Single by Primus

from the album Brown Album
- Released: 1997
- Length: 4:02
- Label: Interscope
- Songwriters: Les Claypool, Larry LaLonde, Bryan Mantia
- Producer: Primus

Primus singles chronology
| "Southbound Pachyderm" (1995) | "Shake Hands with Beef" (1997) | "Over the Falls" (1997) |

= Shake Hands with Beef =

"Shake Hands with Beef" is a song by the American rock band Primus. It was released on their fifth album Brown Album (1997).

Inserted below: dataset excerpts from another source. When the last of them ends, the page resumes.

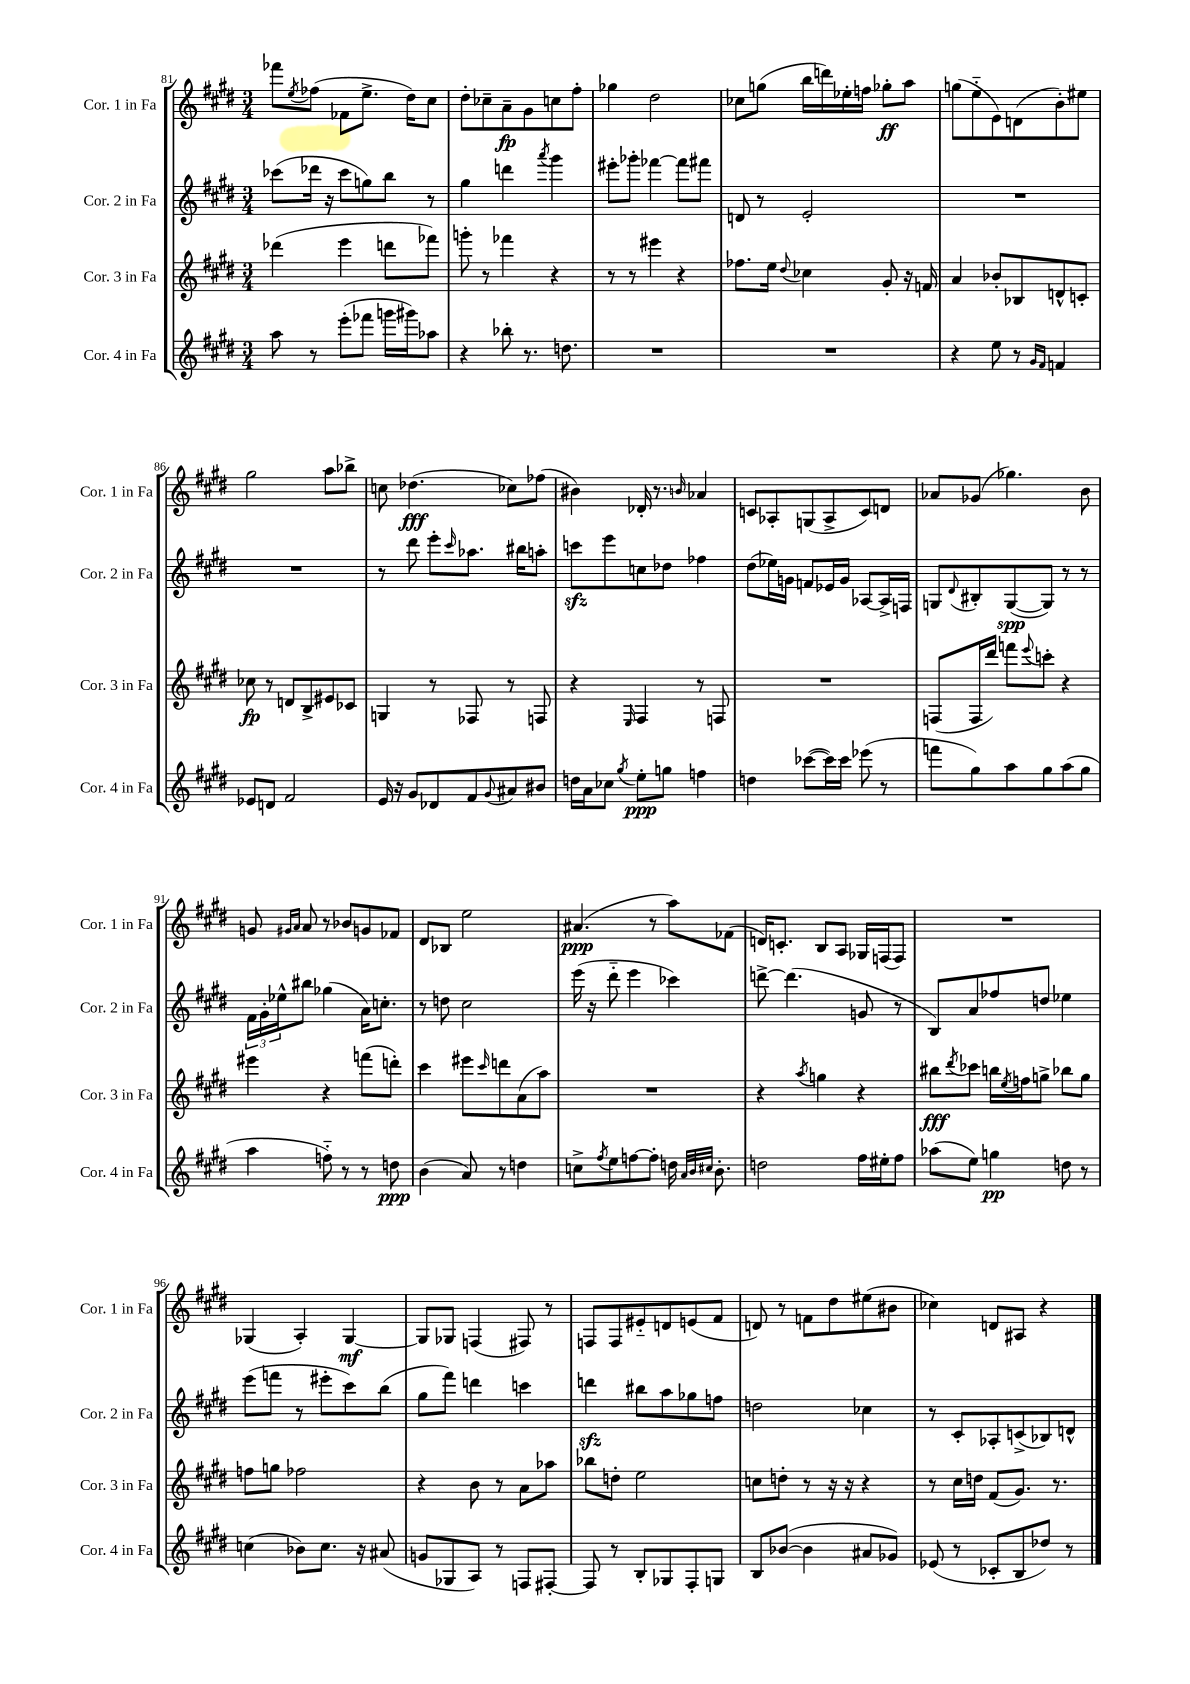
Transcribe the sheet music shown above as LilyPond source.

<<
\new StaffGroup <<
\new Staff = "s0" \with { instrumentName = "Cor. 1 in Fa" shortInstrumentName = "Cor. 1 in Fa" } {
    \clef treble \key e \major \numericTimeSignature \time 3/4
    fes'''8 \acciaccatura { e''8 } fes''8( fes'8 e''8.-> dis''16) cis''8 |
    dis''8-. ces''8-- a'8--\fp gis'8 c''8 fis''8-. |
    ges''4 dis''2 |
    ces''8 g''8( b''16 d'''16) ees''16-. f''16 ges''8-.\ff a''8 |
    g''8( e''8-_ e'8) d'8( b'8-.) eis''8 |
    gis''2 a''8 bes''8-> |
    c''8 des''4.\fff( ces''8) fes''8( |
    bis'4) des'16-. r8. \grace { b'16 } aes'4 |
    c'8 aes8-. g8( aes8-> c'8) d'8 |
    aes'8 ges'8( ges''4.) b'8 |
    g'8 \grace { gis'16 a'16 } a'8 r8 bes'8 g'8 fes'8 |
    dis'8 bes8 e''2 |
    ais'4.\ppp( r8 a''8) fes'8( |
    d'16) c'8.-. b8 a8 ges16 f16( f8) |
    R2. |
    ges4( a4-.) ges4~\mf |
    ges8 ges8 f4( fis8) r8 |
    f8 f8 eis'8-_ d'8 e'8( fis'8 |
    d'8) r8 f'8 dis''8 eis''8( bis'8 |
    ces''4) d'8 ais8 r4 \bar "|." |
}
\new Staff = "s1" \with { instrumentName = "Cor. 2 in Fa" shortInstrumentName = "Cor. 2 in Fa" } {
    \clef treble \key e \major \numericTimeSignature \time 3/4
    ces'''8( des'''16 r16 ces'''8 g''8) b''8 r8 |
    gis''4 d'''4 \acciaccatura { a'''8 } gis'''4 |
    eis'''8-. ges'''8-. fes'''4~ fes'''8 fis'''8 |
    d'8 r8 e'2-. |
    R2. |
    R2. |
    r8 dis'''8 e'''8-. \grace { cis'''16 } aes''8. bis''16 a''8-. |
    c'''8\sfz e'''8 c''8 des''8 fes''4 |
    dis''8( ees''16) g'16 f'8 ees'16 g'16 aes8~ aes16-> f16 |
    g8 \appoggiatura { dis'8 } bis8-. g8~\spp( g8) r8 r8 |
    \tuplet 3/2 { fis'16 gis'16-. ees''16-^ } bis''8 ges''4( a'16) c''8.-. |
    r8 d''8 cis''2 |
    e'''16( r16 dis'''8-_ e'''4 ces'''4) |
    d'''8~-> d'''4.( g'8 r8 |
    b8) a'8 fes''8 d''8 ees''4 |
    e'''8( f'''8 r8 eis'''8-. cis'''8) b''8( |
    gis''8 fis'''8) d'''4 c'''4 |
    d'''4\sfz bis''8 a''8 ges''8 f''8 |
    d''2 ces''4 |
    r8 cis'8-. aes8-. c'8->( bes8) d'8-^ \bar "|." |
}
\new Staff = "s2" \with { instrumentName = "Cor. 3 in Fa" shortInstrumentName = "Cor. 3 in Fa" } {
    \clef treble \key e \major \numericTimeSignature \time 3/4
    des'''4( e'''4 d'''8 fes'''8) |
    g'''8-. r8 fes'''4 r4 |
    r8 r8 eis'''4 r4 |
    fes''8. e''16 \appoggiatura { dis''8 } ces''4 gis'8-. r16 f'16 |
    a'4 bes'8-. bes8 d'8-^ c'8-. |
    ces''8\fp r8 d'8 b8-> eis'8 ces'8 |
    g4 r8 fes8 r8 f8 |
    r4 \grace { e16 } fis4 r8 f8 |
    R2. |
    f8( f16 dis'''16) f'''8 \appoggiatura { e'''8 } c'''8-. r4 |
    eis'''4 r4 f'''8( d'''8-.) |
    cis'''4 eis'''8 \grace { cis'''16 } d'''8 a'8( a''8) |
    R2. |
    r4 \acciaccatura { a''8 } g''4 r4 |
    bis''8\fff \acciaccatura { dis'''8 } ces'''8 b''16 \acciaccatura { e''8 } f''16 g''8-> bes''8 g''8 |
    f''8 g''8 fes''2 |
    r4 b'8 r8 a'8 aes''8 |
    bes''8 d''8-. e''2 |
    c''8 d''8-. r8 r16 r16 r4 |
    r8 cis''16 d''16 fis'8( gis'8.) r8. \bar "|." |
}
\new Staff = "s3" \with { instrumentName = "Cor. 4 in Fa" shortInstrumentName = "Cor. 4 in Fa" } {
    \clef treble \key e \major \numericTimeSignature \time 3/4
    a''8 r8 e'''8-.( fes'''8 g'''16 gis'''16) aes''8 |
    r4 bes''8-. r8. d''8. |
    R2. |
    R2. |
    r4 e''8 r8 \grace { gis'16 fis'16 } f'4 |
    ees'8 d'8 fis'2 |
    e'16 r16 gis'8 des'8 fis'8 \appoggiatura { gis'8 } ais'8 bis'8 |
    d''16 a'16 ces''8 \acciaccatura { gis''8 } e''8-.\ppp g''8 f''4 |
    d''4 ces'''8~( ces'''16) ces'''16 ees'''8( r8 |
    f'''8 gis''8) a''8 gis''8 a''8( gis''8 |
    a''4 f''8-_) r8 r8 d''8\ppp |
    b'4( a'8) r8 d''4 |
    c''8-> \acciaccatura { fis''8 } e''8 f''8~ f''8-. d''16 \grace { a'32 b'32 cis''32 } b'8.-. |
    d''2 fis''16 eis''16-. fis''8 |
    aes''8( e''8) g''4\pp d''8 r8 |
    c''4( bes'8) c''8. r16 ais'8( |
    g'8 ges8 a8) r8 f8 fis8~-. |
    fis8 r8 b8-. ges8 fis8-. g8 |
    b8 bes'8~( bes'4 ais'8 ges'8) |
    ees'8( r8 ces'8-. b8 des''8) r8 \bar "|." |
}
>>
>>
\layout { \context { \Score currentBarNumber = #81 } }
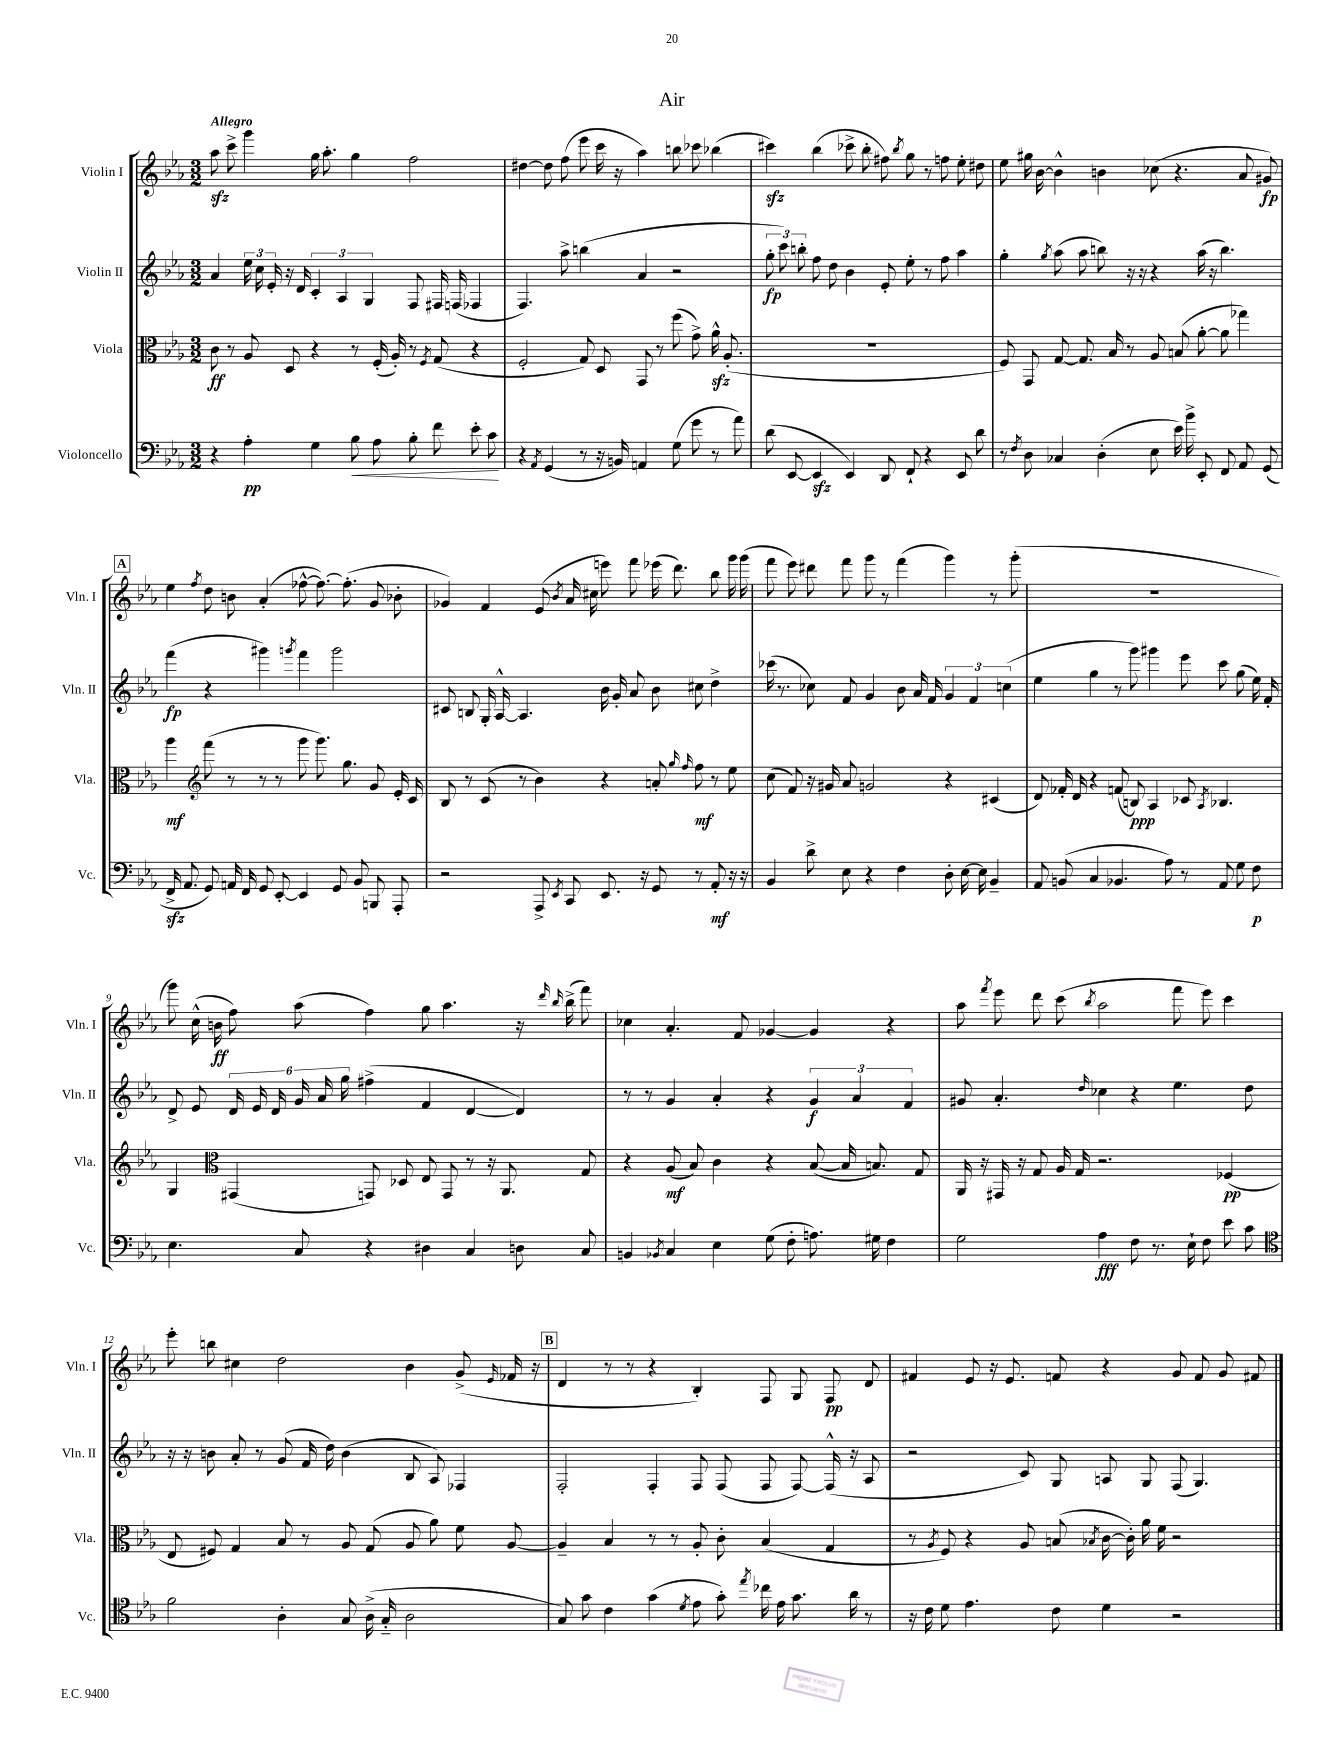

The song was also released as the first single from the album.

The song's title and chorus refers to a vegetarian friend of singer Les Claypool who would occasionally eat meat and refer to the occasion as "shaking hands with beef"; Claypool has interpreted the phrase as a "metaphor for deviating from the norm".

==Music video==
The video, directed by Les Claypool, features him, Larry LaLonde, and new drummer Bryan Mantia dressed in orange and brown playing atop a garbage can the size of insects, while a family grills up a dinner of hamburgers in front of their trailer home. At certain points, Claypool and LaLonde grow insect wings and buzz around the barbecue, only to get swatted at by the family members, with Claypool eventually flying into a bug zapper.

The video was recorded at a slower pace and sped up, making the band members appear to be making strange, jerky, insect-like motions reminiscent of flies.

==Other versions==
The song was performed live for the first time with Bryan "Brain" Mantia on drums on Late Night with Conan O'Brien in 1997. An extended version of this song appears on Primus' "Best Of" album, They Can't All Be Zingers.

==Reception==
AllMusic writer Stephen Thomas Erlewine chose "Shake Hands with Beef" as one of the 3 highlights on the album, writing that the song "has a reasonably amusing adolescent lyric, but the real attraction of the song is how its thunderous bass riff weaves in and out with the syncopated drums and avant guitar".